The equations of state and phase transition of ZnTe in zinc blende (ZB) and cinnabar (CB) structures under high pressure are investigated by the projected augmented wave method in the scheme of density functional theory. The primitive cell volumes, electronic structures and optical properties are also predicted before and after phase transition. The variations of the calculated total energy with volume, for the structures of ZB and CB, yield the information about the static equation of state and phase stability. The results show that the ZB phase of ZnTe has lower energy, and is more stable than its CB phase. The pressure-induced transition occurs along the common tangent line connecting the tangential points on the two enthalpy-volume curves. The calculations show that the phase transition pressure is 8.6 GPa from the ZB structure to the CB structure. The value is also compatible with those of other available theoretical and experimental results. Just before the ZB phase is transferred to the CB phase at about 8.6 GPa, the volume is reduced by 13.0% relative to the former volume at the ambient pressure condition. The calculated critical volumes and volume compressibilities by using two methods agree well with other results in the literature.
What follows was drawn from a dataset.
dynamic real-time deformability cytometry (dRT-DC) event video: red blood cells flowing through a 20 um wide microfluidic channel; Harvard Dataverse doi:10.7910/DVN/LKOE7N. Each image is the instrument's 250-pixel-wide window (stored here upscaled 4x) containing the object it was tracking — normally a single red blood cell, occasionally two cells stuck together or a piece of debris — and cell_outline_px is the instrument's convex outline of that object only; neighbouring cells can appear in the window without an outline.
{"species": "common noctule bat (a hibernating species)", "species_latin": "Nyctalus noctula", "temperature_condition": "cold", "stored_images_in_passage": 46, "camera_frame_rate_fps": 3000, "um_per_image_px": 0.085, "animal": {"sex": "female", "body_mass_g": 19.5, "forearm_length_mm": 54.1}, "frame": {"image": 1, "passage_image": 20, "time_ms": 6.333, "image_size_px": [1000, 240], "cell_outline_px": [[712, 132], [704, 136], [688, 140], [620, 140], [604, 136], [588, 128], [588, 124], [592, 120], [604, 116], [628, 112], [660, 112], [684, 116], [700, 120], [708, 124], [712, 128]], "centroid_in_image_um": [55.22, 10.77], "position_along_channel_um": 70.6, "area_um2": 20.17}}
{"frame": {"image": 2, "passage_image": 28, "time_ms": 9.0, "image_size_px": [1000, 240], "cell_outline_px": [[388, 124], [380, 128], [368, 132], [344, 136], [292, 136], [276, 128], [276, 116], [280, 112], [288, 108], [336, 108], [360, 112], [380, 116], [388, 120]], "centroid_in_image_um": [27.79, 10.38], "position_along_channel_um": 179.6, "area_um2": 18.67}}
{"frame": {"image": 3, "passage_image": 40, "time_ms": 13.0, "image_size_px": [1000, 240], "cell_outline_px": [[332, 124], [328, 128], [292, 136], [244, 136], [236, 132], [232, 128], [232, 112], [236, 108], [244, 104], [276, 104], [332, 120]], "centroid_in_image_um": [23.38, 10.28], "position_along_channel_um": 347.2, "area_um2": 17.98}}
The lattice parameters and equations of state of the two structures are also obtained. Metallization case of other similar materials such as ZnS caused by high pressure does not occur here. The CB phase has the behavior of indirect band gap with 0.98 eV along the symmetry of GK. After phase transition, the distributions of density of states of Zn and Te atoms of the CB structure shift towards lower energy, especially in the conduction band bottom, and the band gap decreases. Energy level overlapping is more obvious in the CB structure, and orbital hybridizations still exist, that is the reason why it is the stable phase under high pressure condition. Stronger orbital hybridization helps the transitions between Te 5p and Zn 3d electrons. The main peak of imaginary part of dielectric constant is enhanced apparently with abnormal red shift, while other two peaks disappear at the same time. Macroscopic dielectric constant of ZB structure decreases as pressure increases. For CB structure, the macroscopic dielectric constant with 13.60 eV is not affected by pressure. The results provide a theoretical basis for the polarization research of ZnTe material in static electric field under high pressure.